Sophia Foundation Photo-Matching Algorithm
RootSquare built a multimodal AI system for the Sophia Foundation for Children to automatically match children’s photos with fragmented records. The solution reduced days of manual work to minutes while keeping humans in the loop for verification and trust.
Sophia Foundation for Children
RootSquare partnered with the Sophia Foundation for Children to automate the organization, verification, and matching of child records across images and fragmented documentation.
The Foundation operates in environments where records are often incomplete, inconsistent, and manually maintained. Photos, names, and background information frequently arrive separately, making identification slow and error-prone. The process required extensive manual review and carried high risk of duplication or mislabeling.

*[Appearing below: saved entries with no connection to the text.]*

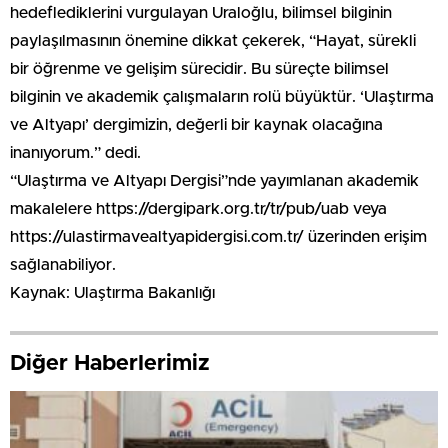
hedeflediklerini vurgulayan Uraloğlu, bilimsel bilginin
paylaşılmasının önemine dikkat çekerek, “Hayat, sürekli
bir öğrenme ve gelişim sürecidir. Bu süreçte bilimsel
bilginin ve akademik çalışmaların rolü büyüktür. ‘Ulaştırma
ve Altyapı’ dergimizin, değerli bir kaynak olacağına
inanıyorum.” dedi.
“Ulaştırma ve Altyapı Dergisi”nde yayımlanan akademik
makalelere https://dergipark.org.tr/tr/pub/uab veya
https://ulastirmavealtyapidergisi.com.tr/ üzerinden erişim
sağlanabiliyor.
Kaynak: Ulaştırma Bakanlığı
Diğer Haberlerimiz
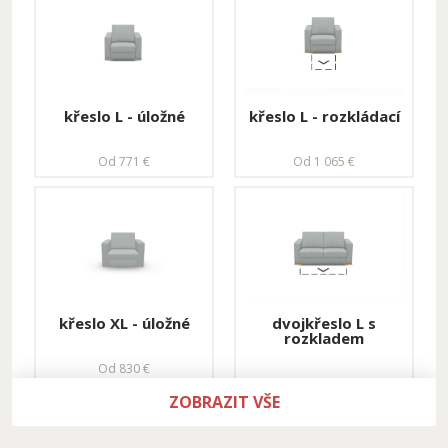
rohová sestava -
rohová sestava -
levá
pravá
Od 2 699 €
Od 2 699 €
křeslo L - úložné
křeslo L - rozkládací
rohová sestava XL -
Sestava se stolkem
pravá
Od 771 €
Od 1 065 €
Od 3 012 €
Od 3 191 €
Sestava s křeslem a
Rohová sestava s
příslušenstvím
příslušenstvím
Od 4 562 €
Od 4 912 €
křeslo XL - úložné
dvojkřeslo L s
rozkladem
Sestava s křeslem
Od 830 €
1 714 €
Od 2 990 €
ZOBRAZIT VŠE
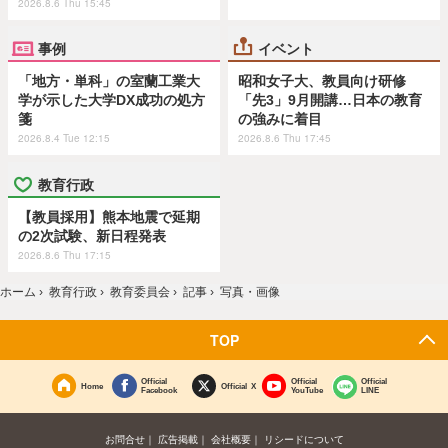
2026.8.6 Thu 15:45
事例
イベント
「地方・単科」の室蘭工業大
昭和女子大、教員向け研修
学が示した大学DX成功の処方
「先3」9月開講…日本の教育
箋
の強みに着目
2026.8.4 Tue 12:15
2026.8.6 Thu 17:45
教育行政
【教員採用】熊本地震で延期
の2次試験、新日程発表
2026.8.6 Thu 17:15
ホーム
›
教育行政
›
教育委員会
›
記事
›
写真・画像
TOP
Official
Official
Official
Home
Official X
Facebook
YouTube
LINE
お問合せ
広告掲載
会社概要
リシードについて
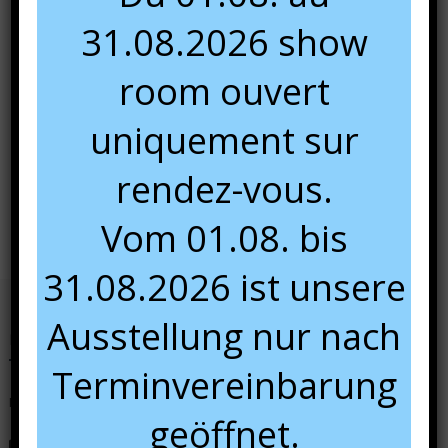
31.08.2026 show
Alfa
(1)
room ouvert
Panier
uniquement sur
rendez-vous.
Votre panier est vide.
Vom 01.08. bis
31.08.2026 ist unsere
Ausstellung nur nach
Nous contacter
Terminvereinbarung
N'hésitez pas à nous contacter pour tous renseignements.
geöffnet.
+49 681 84 49 60 13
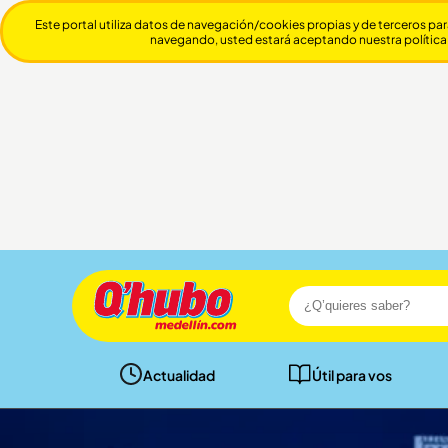
Este portal utiliza datos de navegación/cookies propias y de terceros par
navegando, usted estará aceptando nuestra política
Actualidad
Útil para vos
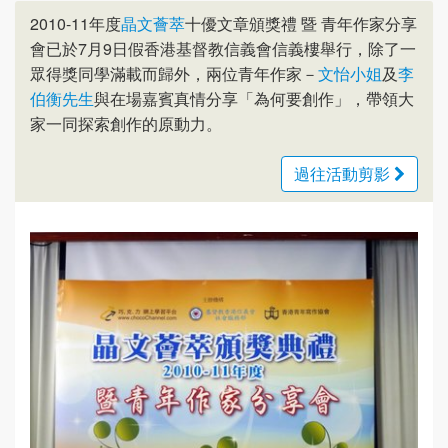
2010-11年度
晶文薈萃
十優文章頒獎禮 暨 青年作家分享
會已於7月9日假香港基督教信義會信義樓舉行，除了一
眾得獎同學滿載而歸外，兩位青年作家－
文怡小姐
及
李
伯衡先生
與在場嘉賓真情分享「為何要創作」，帶領大
家一同探索創作的原動力。
過往活動剪影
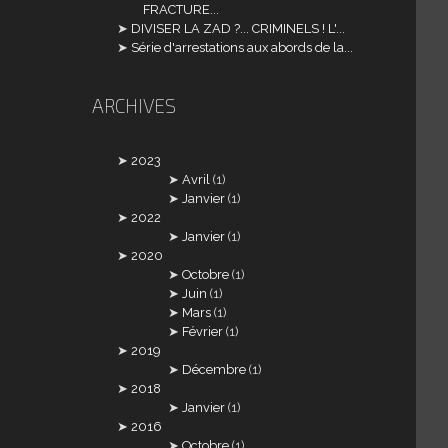
FRACTURE...
DIVISER LA ZAD ?... CRIMINELS ! L'...
Série d'arrestations aux abords de la...
ARCHIVES
2023
Avril
(1)
Janvier
(1)
2022
Janvier
(1)
2020
Octobre
(1)
Juin
(1)
Mars
(1)
Février
(1)
2019
Décembre
(1)
2018
Janvier
(1)
2016
Octobre
(1)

We designed a modular, multimodal AI system that processes both images and scanned documents, extracts structured information, and determines whether a child already exists in the database or represents a new record. Matching prioritizes face-based similarity and falls back to full-image analysis when needed.
Ambiguity is not hidden. When the system detects uncertainty, it flags the case for human review. This ensures accuracy while dramatically reducing manual workload.
Tasks that previously required days of visual inspection can now be completed in minutes, while maintaining transparency and auditability.
Images used in public demonstrations are synthetic and contain fictional information to protect privacy. Dashboard visuals are authentic and shared with the foundation’s permission.
This project reflects our core philosophy: AI should not replace human judgment. It should strengthen it through structured, explainable automation built for real-world constraints.